About this exercise:
Compute how many lines in the records below contain the string "none" and give that number without other output.

[Content revision data]
::::::::

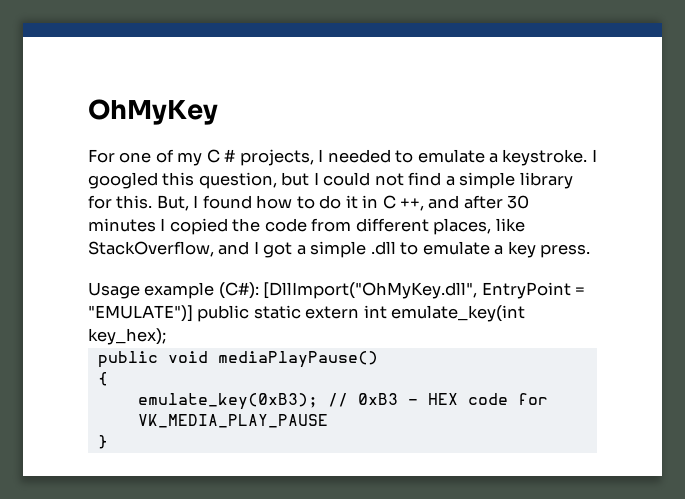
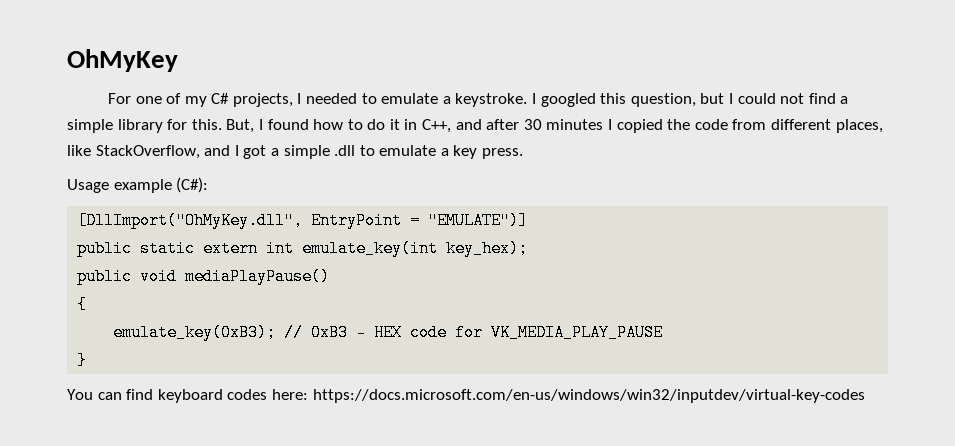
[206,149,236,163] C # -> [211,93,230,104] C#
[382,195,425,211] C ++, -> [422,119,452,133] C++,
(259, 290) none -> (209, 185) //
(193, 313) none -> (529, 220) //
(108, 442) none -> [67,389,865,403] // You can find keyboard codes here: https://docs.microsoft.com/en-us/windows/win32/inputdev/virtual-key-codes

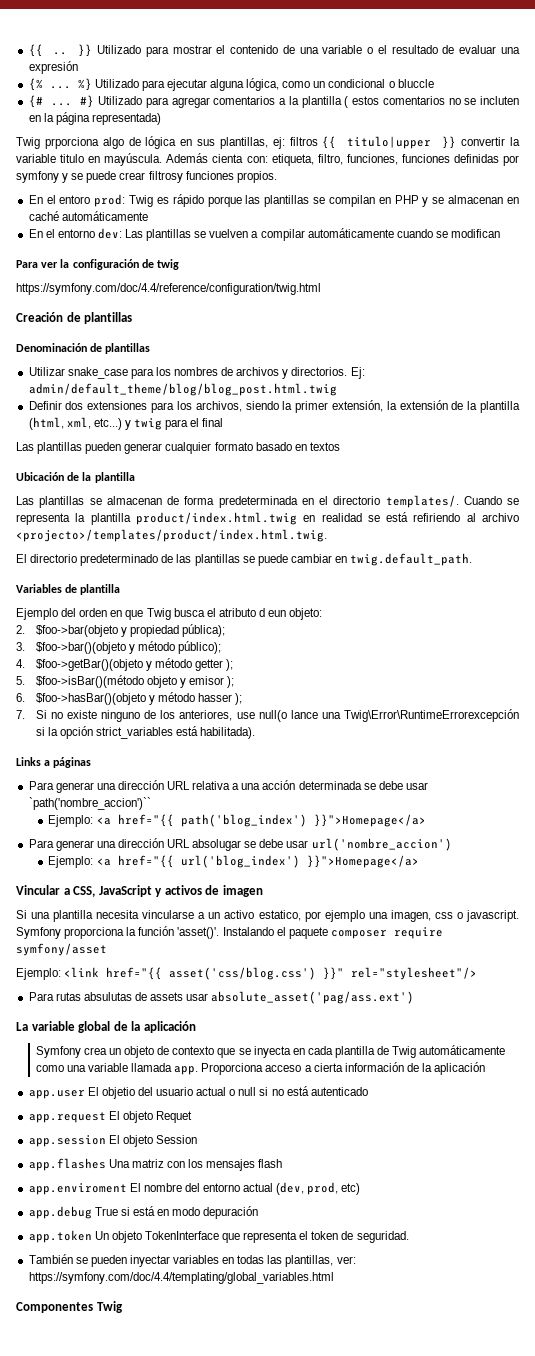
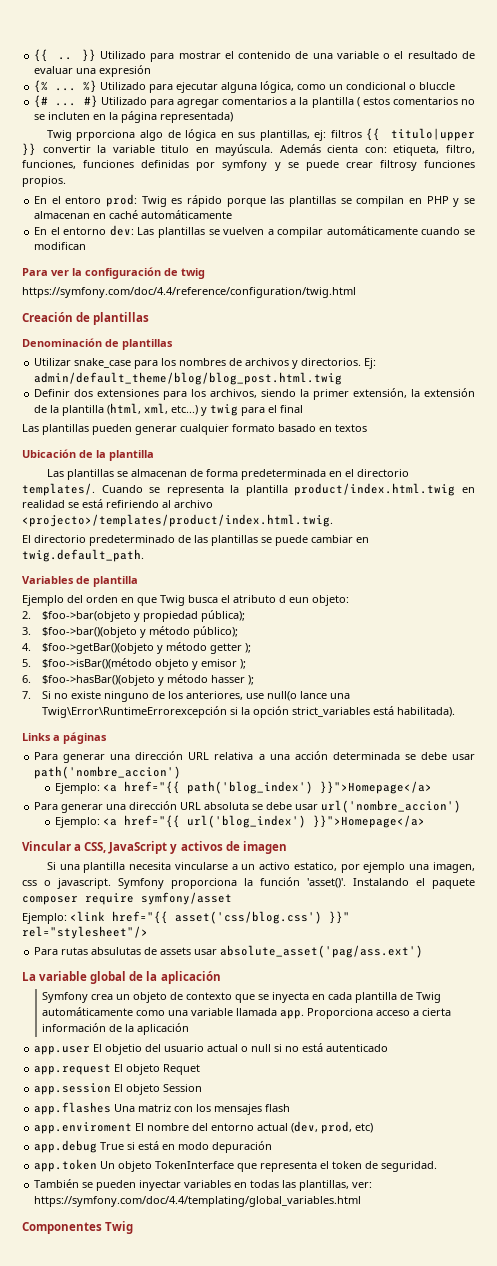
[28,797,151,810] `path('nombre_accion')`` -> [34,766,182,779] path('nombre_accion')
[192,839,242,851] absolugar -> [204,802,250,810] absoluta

::::::::

Expected output:
3